Die Versammlung habe sich insbesondere an der Frage aufgehalten, ob der Betriebsrat nur für den Standort Berlin oder für alle Standorte bundesweit gewählt werden sollte. Eingeladen waren alle, deren Arbeitsort Berlin ist, heißt es in dem Einladungsschreiben der Initiator*innen. Dennoch waren laut der Beschäftigten, die mit »nd« sprachen, auch Mitarbeiter*innen von anderen Standorten erschienen. Es sei kritisiert worden, dass nur die Mitarbeiter*innen des Berliner Standorts wahlberechtigt seien. In der Debatte habe ein leitender Angestellter erklärt, dass die DCI ein Gesamtzusammenhang sei und nicht unterteilt werden sollte, erzählt eine*r der Beschäftigten »nd«. Dem hätten die Initiator*innen und Mila Neunzig, eine Vertreterin der Gewerkschaft Verdi, entgegengehalten, dass man zunächst in Berlin und dann an weiteren Standorten eine Wahl anstrebe. Dieses schrittweise Vorgehen sei erfahrungsgemäß einfacher zu realisieren.

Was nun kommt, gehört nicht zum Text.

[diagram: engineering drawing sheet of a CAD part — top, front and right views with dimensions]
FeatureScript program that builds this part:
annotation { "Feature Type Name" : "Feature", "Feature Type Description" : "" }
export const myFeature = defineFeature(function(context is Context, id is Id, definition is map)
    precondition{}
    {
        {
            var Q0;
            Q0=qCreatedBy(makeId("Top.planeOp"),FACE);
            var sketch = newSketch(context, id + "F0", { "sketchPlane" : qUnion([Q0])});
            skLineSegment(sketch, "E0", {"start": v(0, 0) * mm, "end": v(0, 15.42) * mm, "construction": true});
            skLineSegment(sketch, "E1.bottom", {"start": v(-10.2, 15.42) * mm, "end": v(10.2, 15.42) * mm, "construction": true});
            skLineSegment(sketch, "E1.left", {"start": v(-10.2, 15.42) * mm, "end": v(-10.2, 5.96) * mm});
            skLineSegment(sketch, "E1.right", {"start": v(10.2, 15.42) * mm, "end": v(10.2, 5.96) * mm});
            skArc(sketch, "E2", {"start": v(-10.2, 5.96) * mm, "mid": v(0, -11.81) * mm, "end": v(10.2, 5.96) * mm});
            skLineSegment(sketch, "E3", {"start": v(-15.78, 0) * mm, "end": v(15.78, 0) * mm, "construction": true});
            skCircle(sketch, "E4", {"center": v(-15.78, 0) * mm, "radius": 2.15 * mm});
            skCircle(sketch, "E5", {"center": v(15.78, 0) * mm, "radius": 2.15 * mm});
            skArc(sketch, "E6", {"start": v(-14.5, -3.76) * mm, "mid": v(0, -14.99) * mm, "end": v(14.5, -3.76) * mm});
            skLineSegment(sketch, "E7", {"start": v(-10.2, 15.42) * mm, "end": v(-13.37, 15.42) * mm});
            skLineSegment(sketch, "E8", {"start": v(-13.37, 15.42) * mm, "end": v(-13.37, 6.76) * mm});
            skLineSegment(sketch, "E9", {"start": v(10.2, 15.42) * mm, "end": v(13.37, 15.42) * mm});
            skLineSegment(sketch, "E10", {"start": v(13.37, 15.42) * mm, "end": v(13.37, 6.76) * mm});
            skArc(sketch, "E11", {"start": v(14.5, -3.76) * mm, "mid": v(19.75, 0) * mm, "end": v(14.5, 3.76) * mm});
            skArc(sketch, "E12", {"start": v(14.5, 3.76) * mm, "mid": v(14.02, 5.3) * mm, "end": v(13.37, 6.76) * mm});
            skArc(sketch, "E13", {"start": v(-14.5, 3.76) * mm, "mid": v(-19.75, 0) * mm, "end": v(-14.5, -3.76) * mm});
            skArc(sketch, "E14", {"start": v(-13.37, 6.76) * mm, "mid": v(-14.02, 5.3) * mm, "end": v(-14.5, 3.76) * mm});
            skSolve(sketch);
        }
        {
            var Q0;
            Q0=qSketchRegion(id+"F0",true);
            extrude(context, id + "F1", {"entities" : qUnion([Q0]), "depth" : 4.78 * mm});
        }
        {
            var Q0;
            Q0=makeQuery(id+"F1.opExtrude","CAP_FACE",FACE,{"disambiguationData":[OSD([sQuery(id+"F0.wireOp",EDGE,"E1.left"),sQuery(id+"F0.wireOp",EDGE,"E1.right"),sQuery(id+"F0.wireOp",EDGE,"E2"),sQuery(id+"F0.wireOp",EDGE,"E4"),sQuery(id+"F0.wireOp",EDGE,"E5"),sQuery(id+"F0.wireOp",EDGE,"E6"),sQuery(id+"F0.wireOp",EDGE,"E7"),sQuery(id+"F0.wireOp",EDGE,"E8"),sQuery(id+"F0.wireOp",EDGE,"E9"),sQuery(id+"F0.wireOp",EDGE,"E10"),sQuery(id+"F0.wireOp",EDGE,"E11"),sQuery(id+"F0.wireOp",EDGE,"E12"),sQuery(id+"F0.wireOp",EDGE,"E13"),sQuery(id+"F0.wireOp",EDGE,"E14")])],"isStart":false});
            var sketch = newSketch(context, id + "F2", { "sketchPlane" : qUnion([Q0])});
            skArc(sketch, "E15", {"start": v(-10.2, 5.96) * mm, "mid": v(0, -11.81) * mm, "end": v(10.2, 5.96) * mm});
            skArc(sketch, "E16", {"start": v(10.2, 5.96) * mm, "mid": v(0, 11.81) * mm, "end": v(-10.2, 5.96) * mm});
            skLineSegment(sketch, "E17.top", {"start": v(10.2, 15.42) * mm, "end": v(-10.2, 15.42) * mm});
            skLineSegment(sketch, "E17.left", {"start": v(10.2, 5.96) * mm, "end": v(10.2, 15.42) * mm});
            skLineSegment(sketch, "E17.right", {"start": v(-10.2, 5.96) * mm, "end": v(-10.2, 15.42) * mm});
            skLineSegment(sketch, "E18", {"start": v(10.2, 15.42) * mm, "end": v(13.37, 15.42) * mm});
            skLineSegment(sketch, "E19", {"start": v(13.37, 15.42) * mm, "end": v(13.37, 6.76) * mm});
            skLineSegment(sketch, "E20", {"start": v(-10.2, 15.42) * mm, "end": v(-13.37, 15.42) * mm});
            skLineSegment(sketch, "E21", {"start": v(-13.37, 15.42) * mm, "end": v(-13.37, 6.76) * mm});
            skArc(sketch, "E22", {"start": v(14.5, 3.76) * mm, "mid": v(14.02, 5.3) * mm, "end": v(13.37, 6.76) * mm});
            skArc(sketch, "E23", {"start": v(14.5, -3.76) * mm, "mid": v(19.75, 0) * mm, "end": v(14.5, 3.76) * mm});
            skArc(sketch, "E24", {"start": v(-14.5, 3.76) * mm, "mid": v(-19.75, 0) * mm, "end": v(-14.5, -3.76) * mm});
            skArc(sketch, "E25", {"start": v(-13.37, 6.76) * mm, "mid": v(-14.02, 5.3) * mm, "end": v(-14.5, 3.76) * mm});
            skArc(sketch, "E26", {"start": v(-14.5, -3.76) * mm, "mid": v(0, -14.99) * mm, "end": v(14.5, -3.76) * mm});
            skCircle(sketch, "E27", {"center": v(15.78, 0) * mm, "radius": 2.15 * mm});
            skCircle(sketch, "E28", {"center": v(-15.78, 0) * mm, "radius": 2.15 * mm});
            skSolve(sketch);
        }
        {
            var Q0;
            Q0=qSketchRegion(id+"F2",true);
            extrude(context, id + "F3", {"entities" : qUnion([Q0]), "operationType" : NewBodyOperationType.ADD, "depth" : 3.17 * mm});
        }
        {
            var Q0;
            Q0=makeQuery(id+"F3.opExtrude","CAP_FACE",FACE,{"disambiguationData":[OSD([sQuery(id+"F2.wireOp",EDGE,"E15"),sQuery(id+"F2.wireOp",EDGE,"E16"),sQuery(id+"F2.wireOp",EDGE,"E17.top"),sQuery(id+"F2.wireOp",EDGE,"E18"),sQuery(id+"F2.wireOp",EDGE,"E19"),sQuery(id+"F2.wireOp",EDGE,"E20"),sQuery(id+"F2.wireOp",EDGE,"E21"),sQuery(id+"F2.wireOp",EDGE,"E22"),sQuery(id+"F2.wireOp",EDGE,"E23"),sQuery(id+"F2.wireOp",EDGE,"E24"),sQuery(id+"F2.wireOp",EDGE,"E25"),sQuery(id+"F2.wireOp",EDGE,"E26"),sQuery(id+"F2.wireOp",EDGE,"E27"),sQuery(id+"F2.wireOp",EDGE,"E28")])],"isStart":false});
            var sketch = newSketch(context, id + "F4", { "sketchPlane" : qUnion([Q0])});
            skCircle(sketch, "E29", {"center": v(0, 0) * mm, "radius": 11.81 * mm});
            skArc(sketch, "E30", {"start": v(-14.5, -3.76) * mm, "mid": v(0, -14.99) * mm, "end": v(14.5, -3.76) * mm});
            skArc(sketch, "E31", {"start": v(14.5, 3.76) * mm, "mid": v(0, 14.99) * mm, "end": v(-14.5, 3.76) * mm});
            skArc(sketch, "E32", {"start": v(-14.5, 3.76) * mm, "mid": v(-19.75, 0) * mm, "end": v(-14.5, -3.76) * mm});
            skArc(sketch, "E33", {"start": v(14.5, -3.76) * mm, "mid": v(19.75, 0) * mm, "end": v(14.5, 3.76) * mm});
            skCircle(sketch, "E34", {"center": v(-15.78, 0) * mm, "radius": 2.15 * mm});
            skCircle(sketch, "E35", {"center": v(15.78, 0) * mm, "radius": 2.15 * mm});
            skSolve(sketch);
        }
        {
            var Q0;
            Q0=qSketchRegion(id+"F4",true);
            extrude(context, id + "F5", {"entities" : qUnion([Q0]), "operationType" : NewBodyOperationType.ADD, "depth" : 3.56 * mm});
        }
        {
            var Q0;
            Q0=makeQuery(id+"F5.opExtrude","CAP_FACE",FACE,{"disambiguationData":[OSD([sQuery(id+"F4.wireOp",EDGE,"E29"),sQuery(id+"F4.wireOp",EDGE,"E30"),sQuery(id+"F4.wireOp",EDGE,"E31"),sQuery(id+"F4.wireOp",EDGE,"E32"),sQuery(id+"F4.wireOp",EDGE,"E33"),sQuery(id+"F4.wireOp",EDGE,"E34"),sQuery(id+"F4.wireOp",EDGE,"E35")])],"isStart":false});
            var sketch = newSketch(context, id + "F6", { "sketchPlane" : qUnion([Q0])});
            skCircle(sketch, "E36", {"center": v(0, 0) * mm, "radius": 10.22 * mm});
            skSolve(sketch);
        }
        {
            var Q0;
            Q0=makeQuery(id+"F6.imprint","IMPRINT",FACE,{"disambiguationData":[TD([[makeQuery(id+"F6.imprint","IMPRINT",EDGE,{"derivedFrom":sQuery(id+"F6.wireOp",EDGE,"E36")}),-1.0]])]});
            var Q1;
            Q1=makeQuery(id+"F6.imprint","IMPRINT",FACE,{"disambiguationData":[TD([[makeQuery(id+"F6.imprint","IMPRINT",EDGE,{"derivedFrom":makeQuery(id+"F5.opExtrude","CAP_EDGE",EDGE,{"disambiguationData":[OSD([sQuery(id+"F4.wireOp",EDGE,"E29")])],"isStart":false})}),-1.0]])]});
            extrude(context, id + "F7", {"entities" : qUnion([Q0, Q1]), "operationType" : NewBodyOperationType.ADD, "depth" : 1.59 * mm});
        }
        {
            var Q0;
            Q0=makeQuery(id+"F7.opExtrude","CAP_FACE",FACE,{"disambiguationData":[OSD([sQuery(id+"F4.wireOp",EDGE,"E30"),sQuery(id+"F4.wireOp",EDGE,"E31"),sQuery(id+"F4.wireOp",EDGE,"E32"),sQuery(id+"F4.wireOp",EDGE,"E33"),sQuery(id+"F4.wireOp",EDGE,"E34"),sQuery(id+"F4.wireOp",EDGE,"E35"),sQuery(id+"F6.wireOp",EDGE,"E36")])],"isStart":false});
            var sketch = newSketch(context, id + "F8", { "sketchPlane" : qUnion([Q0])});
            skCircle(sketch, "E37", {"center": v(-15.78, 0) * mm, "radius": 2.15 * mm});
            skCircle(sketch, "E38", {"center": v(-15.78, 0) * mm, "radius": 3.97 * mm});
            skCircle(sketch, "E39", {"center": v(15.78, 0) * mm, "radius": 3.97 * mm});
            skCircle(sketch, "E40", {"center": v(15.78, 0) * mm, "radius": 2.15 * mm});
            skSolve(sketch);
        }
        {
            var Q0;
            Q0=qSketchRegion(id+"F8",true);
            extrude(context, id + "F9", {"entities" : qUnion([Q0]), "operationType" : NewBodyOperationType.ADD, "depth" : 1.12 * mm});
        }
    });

»nd« hat den leitenden Angestellten nach seiner Perspektive auf die Versammlung gefragt und danach, ob die Aussagen der Beschäftigten zutreffen. Eine gemeinsame Antwort mit der DCI kommt über eine Anwältin. Eine gezielte Störung durch eine Fraktion um den Angestellten weise man als Unterstellung zurück. Derlei »angebliche Schilderungen von Teilnehmenden« träfen nicht zu. Das anwaltliche Schreiben enthält dagegen erneut die Darstellung, die Gekündigten hätten ihrerseits durch massive Störungen die Absage der Versammlung durch die DHGS herbeigeführt. Unbeantwortet bleibt, auf welche Quellen sich die DCI beruft.
Das vorzeitige Ende
Im späten Verlauf der mehrstündigen Versammlung sei irgendwann klar gewesen, wer wahlberechtigt gewesen sei und wer nicht, beschreiben die beiden Beschäftigten gegenüber »nd« das Ende der Versammlung. Man hätte endlich zur Wahl der Versammlungsleitung – erst in der Folge wäre der Wahlvorstand bestimmt worden – übergehen können. Doch dann sei eine Mitarbeiterin der DHGS in die Versammlung gekommen und habe erklärt, dass sie gehört habe, »dass sich Leute gemobbt fühlten und weinend die Versammlung verlassen hätten«. Bereits einmal zuvor habe sie in die Versammlung gefragt, ob sich jemand gemobbt fühlte; sie habe Leute weinen sehen. »Niemand bejahte die Frage«, sagt eine*r der Mitarbeiter*innen. Nachdem die Mitarbeiterin der DHGS der Versammlung das Raumrecht entzogen hatte, habe es noch eine kurze Diskussion zwischen den Initiator*innen und der Gewerkschaftssekretärin Mila Neunzig gegeben, die erklärt habe, dass man gegen diese Entscheidung nichts unternehmen könne. Damit sei die Veranstaltung beendet gewesen.
An diesem Mittwoch sollte das Berliner Arbeitsgericht eigentlich über die Rechtmäßigkeit einer der Kündigungen entscheiden. Allerdings wurde der Termin auf Antrag der DCI-Vertretung aufgehoben, wie das Gericht mitteilte. Nach ersten Güteverhandlungen, die keine Einigung zwischen den Parteien hervorgebracht hatten, hatte das Gericht der DCI nahegelegt, »vorzutragen, welche Umstände zum Ausspruch der außerordentlichen Kündigung führten und wann die zur Kündigung berechtigten Mitarbeiter der Beklagten hiervon Kenntnis erlangt haben«, heißt es in einem Schreiben des Gerichts an die Streitparteien. Die Äußerungen und Verhaltensweisen der gekündigten Person auf der Betriebsversammlung seien im Einzelnen zu schildern. Zwei Gütetermine gegen die DCI, die am Donnerstag stattfinden sollen, sind von der Absage bisher nicht betroffen, wie eine Gerichtssprecherin mitteilte.